Odysseus, the tortured hero of Homer’s Odyssey, spends 10 years lost at sea en route home to Ithaca. Ulysses (Sean Boyce Johnson), a Black American soldier deployed to Afghanistan, travels decades through his own bloodstream to reach his despondent wife and son, searching sea, river, and Harlem for the ancestor who will “baptize you of the blood on your hands,” as Deus (James T. Alfred) tells him, so he will be worthy of his home.
Thus sets sail black odyssey, the modern retelling from Marcus Gardley running at Classic Stage Company. Stevie Walker-Webb directs a Greek chorus of actors who move as one to guide Ulysses onward as his head fills with water and he struggles to remember his bearings. Adrienne C. Moore and Lance Coadie Williams anchor the chorus, gliding from role to role with ease and grounding the heart of the piece as Artez — the proud Grand Marshall in the Second Line parade — and Alsendra, a couple taking refuge on the roof of their home during a Noah’s Ark-scale flood.
UptownWorks, the production company that provided sound design, plays audio of stranded storm survivors neglected by the U.S. government in transition to the flood setting, cementing a link between the Biblical stories of old and climate disasters of today. Most audiences would absorb this link without further instruction, but Artez and Alsendra then explain that God began “spitting curses on the Earth” since the murders of Malcom X and President Kennedy and has been crying 40 days and nights since the assassination of Dr. King.
This rather abrupt tonal shift from the subtle to the heavy-handed characterizes the main structural issue with black odyssey: The play is at times captivating and clever, but it is more interested in reveling in its own cleverness than in seeing its choices through. The unevenness makes Gardley’s script feel a little corny in its reliance on on-the-nose pronouncements; Ulysses welcomes us back from intermission with a cringe-worthy choral proclamation: “American Dream was a nightmare programmed to keep me asleep and broke. But I got news: I’m woke.”
The framing of the Greek gods playing chess with the lives of men guides black odyssey through its highs and lows, and the performances all soar even as the script sours. Jimonn Cole’s bitter Paw Sidin (Poseidon) is a worthy antagonist whose earned ire provides a thought-provoking conflict, while Harriett D. Foy charms and enchants as Aunt Tina (Athena).

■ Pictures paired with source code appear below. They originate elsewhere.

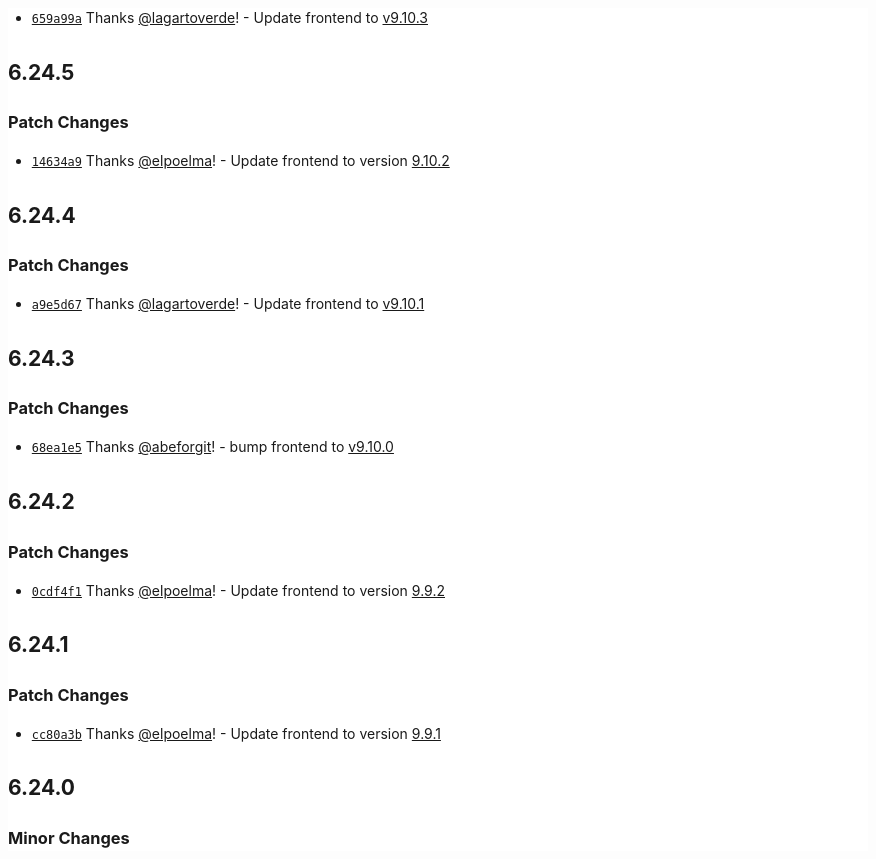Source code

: - [`659a99a`](https://github.com/lblod/app-reglementaire-bijlage/commit/659a99a7b1ff2232169c520e36fe22b96adb1674) Thanks [@lagartoverde](https://github.com/lagartoverde)! - Update frontend to [v9.10.3](https://github.com/lblod/frontend-reglementaire-bijlage/releases/tag/v9.10.3)

## 6.24.5

### Patch Changes

- [`14634a9`](https://github.com/lblod/app-reglementaire-bijlage/commit/14634a972cfb6eaf01eb818a53e29aa9ab74ddff) Thanks [@elpoelma](https://github.com/elpoelma)! - Update frontend to version [9.10.2](https://github.com/lblod/frontend-reglementaire-bijlage/releases/tag/v9.10.2)

## 6.24.4

### Patch Changes

- [`a9e5d67`](https://github.com/lblod/app-reglementaire-bijlage/commit/a9e5d67d77ccdffa1f5c22d425eb47685b7db024) Thanks [@lagartoverde](https://github.com/lagartoverde)! - Update frontend to [v9.10.1](https://github.com/lblod/frontend-reglementaire-bijlage/releases/tag/v9.10.1)

## 6.24.3

### Patch Changes

- [`68ea1e5`](https://github.com/lblod/app-reglementaire-bijlage/commit/68ea1e56fe21c12e5cd5e618304c2ad9b59956a8) Thanks [@abeforgit](https://github.com/abeforgit)! - bump frontend to [v9.10.0](https://github.com/lblod/frontend-reglementaire-bijlage/releases/tag/v9.10.0)

## 6.24.2

### Patch Changes

- [`0cdf4f1`](https://github.com/lblod/app-reglementaire-bijlage/commit/0cdf4f11490f04c1f0df6468ffd24b29f0b190bd) Thanks [@elpoelma](https://github.com/elpoelma)! - Update frontend to version [9.9.2](https://github.com/lblod/frontend-reglementaire-bijlage/releases/tag/v9.9.2)

## 6.24.1

### Patch Changes

- [`cc80a3b`](https://github.com/lblod/app-reglementaire-bijlage/commit/cc80a3b51b1f16a33a6271018a394051d52374f5) Thanks [@elpoelma](https://github.com/elpoelma)! - Update frontend to version [9.9.1](https://github.com/lblod/frontend-reglementaire-bijlage/releases/tag/v9.9.1)

## 6.24.0

### Minor Changes
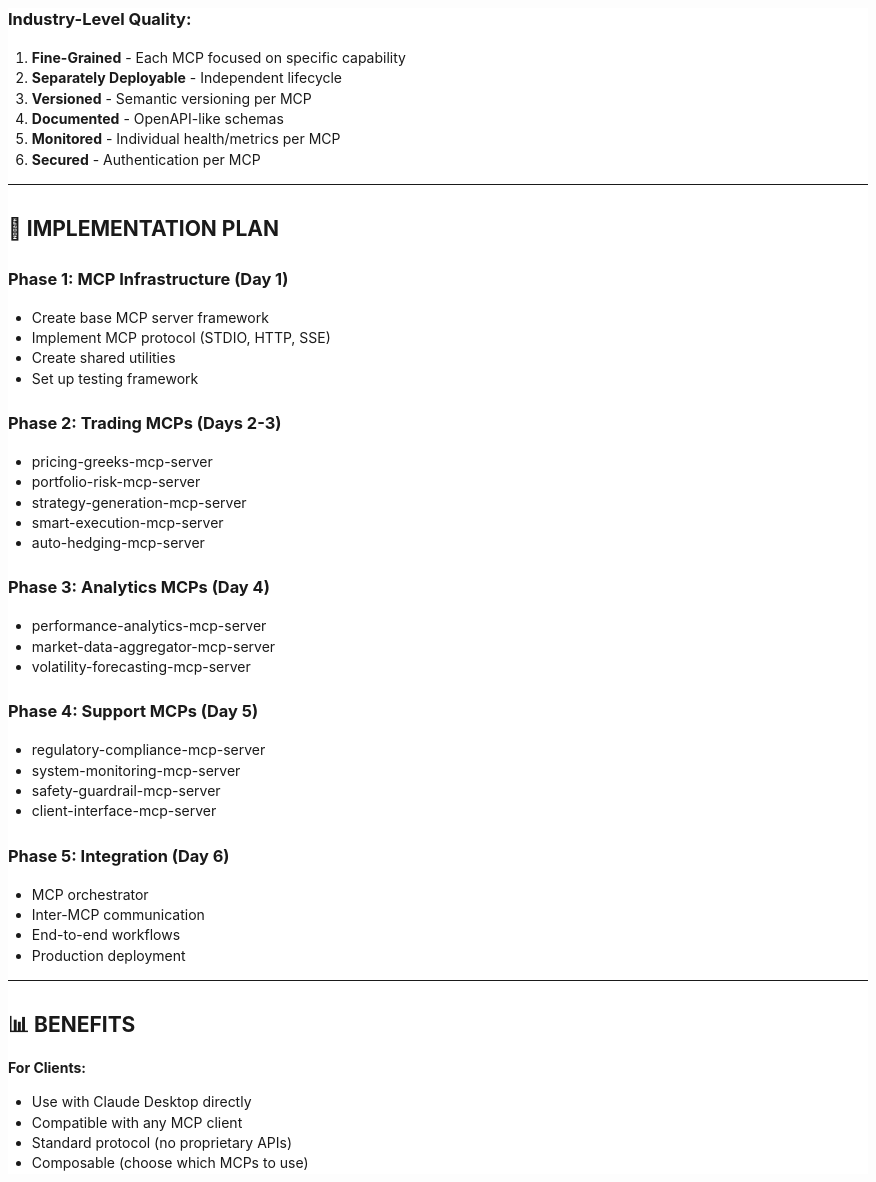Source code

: ### **Industry-Level Quality:**
1. **Fine-Grained** - Each MCP focused on specific capability
2. **Separately Deployable** - Independent lifecycle
3. **Versioned** - Semantic versioning per MCP
4. **Documented** - OpenAPI-like schemas
5. **Monitored** - Individual health/metrics per MCP
6. **Secured** - Authentication per MCP

---

## 🚀 IMPLEMENTATION PLAN

### **Phase 1: MCP Infrastructure** (Day 1)
- Create base MCP server framework
- Implement MCP protocol (STDIO, HTTP, SSE)
- Create shared utilities
- Set up testing framework

### **Phase 2: Trading MCPs** (Days 2-3)
- pricing-greeks-mcp-server
- portfolio-risk-mcp-server
- strategy-generation-mcp-server
- smart-execution-mcp-server
- auto-hedging-mcp-server

### **Phase 3: Analytics MCPs** (Day 4)
- performance-analytics-mcp-server
- market-data-aggregator-mcp-server
- volatility-forecasting-mcp-server

### **Phase 4: Support MCPs** (Day 5)
- regulatory-compliance-mcp-server
- system-monitoring-mcp-server
- safety-guardrail-mcp-server
- client-interface-mcp-server

### **Phase 5: Integration** (Day 6)
- MCP orchestrator
- Inter-MCP communication
- End-to-end workflows
- Production deployment

---

## 📊 BENEFITS

**For Clients:**
- Use with Claude Desktop directly
- Compatible with any MCP client
- Standard protocol (no proprietary APIs)
- Composable (choose which MCPs to use)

The dark comedy provides indulgent updates on Greek mythological figures that delight even as Ulysses despairs: The prophet Tiresias is now “Superfy,” shepherding Ulysses through trials with his disco moves. The Sirens threatening to shipwreck Ulysses now embody Diana Ross, Tina Turner, and James Brown, crooning and kicking in costume designer Kindall Almond’s silver sequins as the audience howls with laughter. Moore’s soul food monologue as Circe is, to pardon the pun, downright delicious.
Tẹmídayọ Amay is also an endearing and adorable treat as the 10-year-old Benevolence, a flood survivor who likes magic, stories, and freeze tag. Gardley and Walker-Webb don’t give the character nearly enough to do, and their near-omniscient presence sometime distracts from a given stage picture. An eventual reveal on the nature of their character doesn’t make up for a lack of development, especially with the gifted Amay proving they can handle more intricate work.
Despite the performances, black odyssey’s central message that the worst of your offenses will be pardoned by the best of your ancestors is a confounding one — especially when we learn of Ulysses’s offense — that muddies the waters of an otherwise gorgeous production.